Turning Point Therapeutics, which is developing targeted cancer drugs for patients whose tumors resist other precision therapies, has outlined plans for an IPO.
The company, which started operations in 2014, has raised nearly $148 million since inception. It is headed by Athena Countouriotis, who joined the company in May as its chief medical officer, then was promoted to chief executive in September.
The San Diego biotech is developing what it describes as a “next-generation” drug as a treatment for cancers associated with genetic variations that alter the enzymes ALK, ROS1, and TRK. Drugs already exist for some cancers associated with those enzymes, but patients can develop resistance to these types of treatments.

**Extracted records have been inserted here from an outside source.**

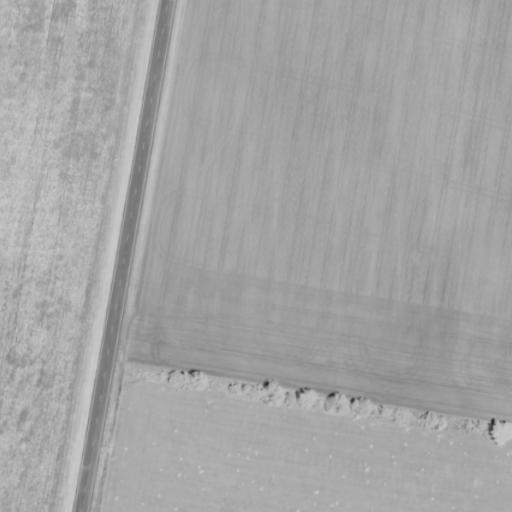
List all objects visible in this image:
road: (125, 256)
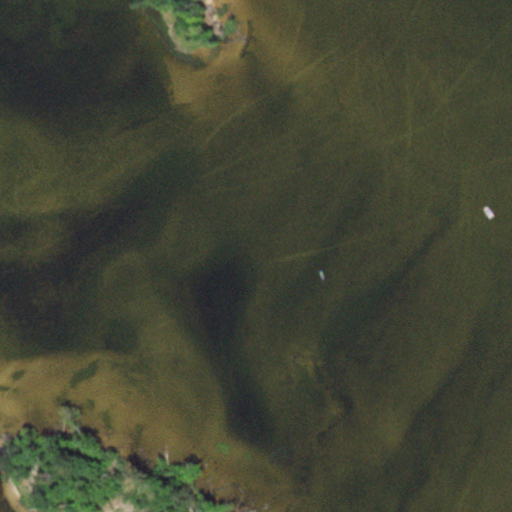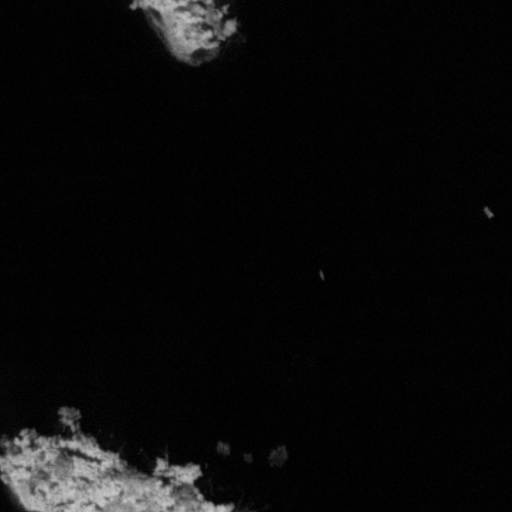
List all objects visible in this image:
park: (199, 17)
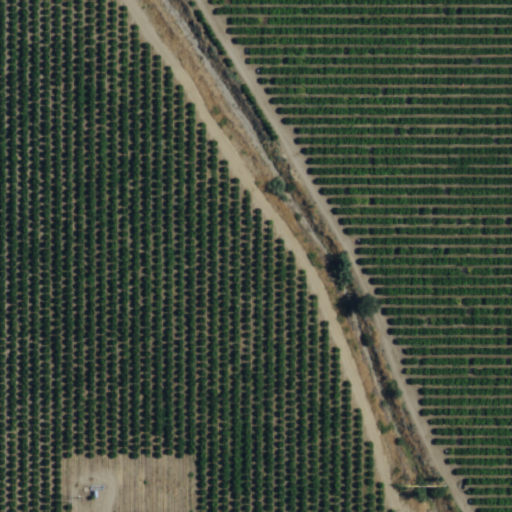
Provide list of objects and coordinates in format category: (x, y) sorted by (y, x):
crop: (383, 207)
road: (218, 249)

Turning Point’s lead drug candidate, repotrectinib, is in a Phase 1/2 trial with patients with solid tumors associated with genetic variations that alter those enzymes, including advanced non-small cell lung cancer with a genetic mutation associated with ROS1, and either haven’t been treated with or haven’t responded to one of those existing treatments, such as the Pfizer (NYSE: PFE) drug crizotinib (Xalkori). With the IPO funds, the San Diego biotech said, it plans to move repotrectinib into Phase 2 testing in the second half of this year. It also aims to get two other drug candidates into the clinic this year.
The company said its drugs are intended to reduce both treatment resistance and toxicities that can result during treatment with other drugs, and can limit how long patients can take such drugs. Turning Point set a placeholder figure of $100 million for its IPO fundraising target. (The company, founded in October 2013 as TP Therapeutics, changed its name to Turning Point in November.)
In October, the company raised an $80 million mezzanine financing round led by Foresite Capital and venBio Partners. HBM Partners (via its HBM Healthcare Investments fund) and Nextech Invest, both based in Switzerland, joined as new investors. Existing investors Cormorant Asset Management, Lilly Asia Ventures (LAV), OrbiMed Advisors, and SR One are also invested. (LAV was established as Lilly’s corporate venture arm, but later spun off as an independent management company.)
Before that round, Turning Point raised more than $64 million, including a $45 million Series C round in May 2017, led by LAV, OrbiMed, and SR.
Turning Point’s largest investor shareholder is Cormorant, with 13.3 percent of shares. LAV, OrbiMed, and SR each have 8.2 percent; Foresite and venBio hold 6.3 percent each.
In 2017 and 2018, the company spent a total of about $36 million for research and development, according to the documents it filed Thursday. It reported losses of about $41 million over the two-year span. As of the end of 2018, it had about $101 million in cash on hand, according to its financials.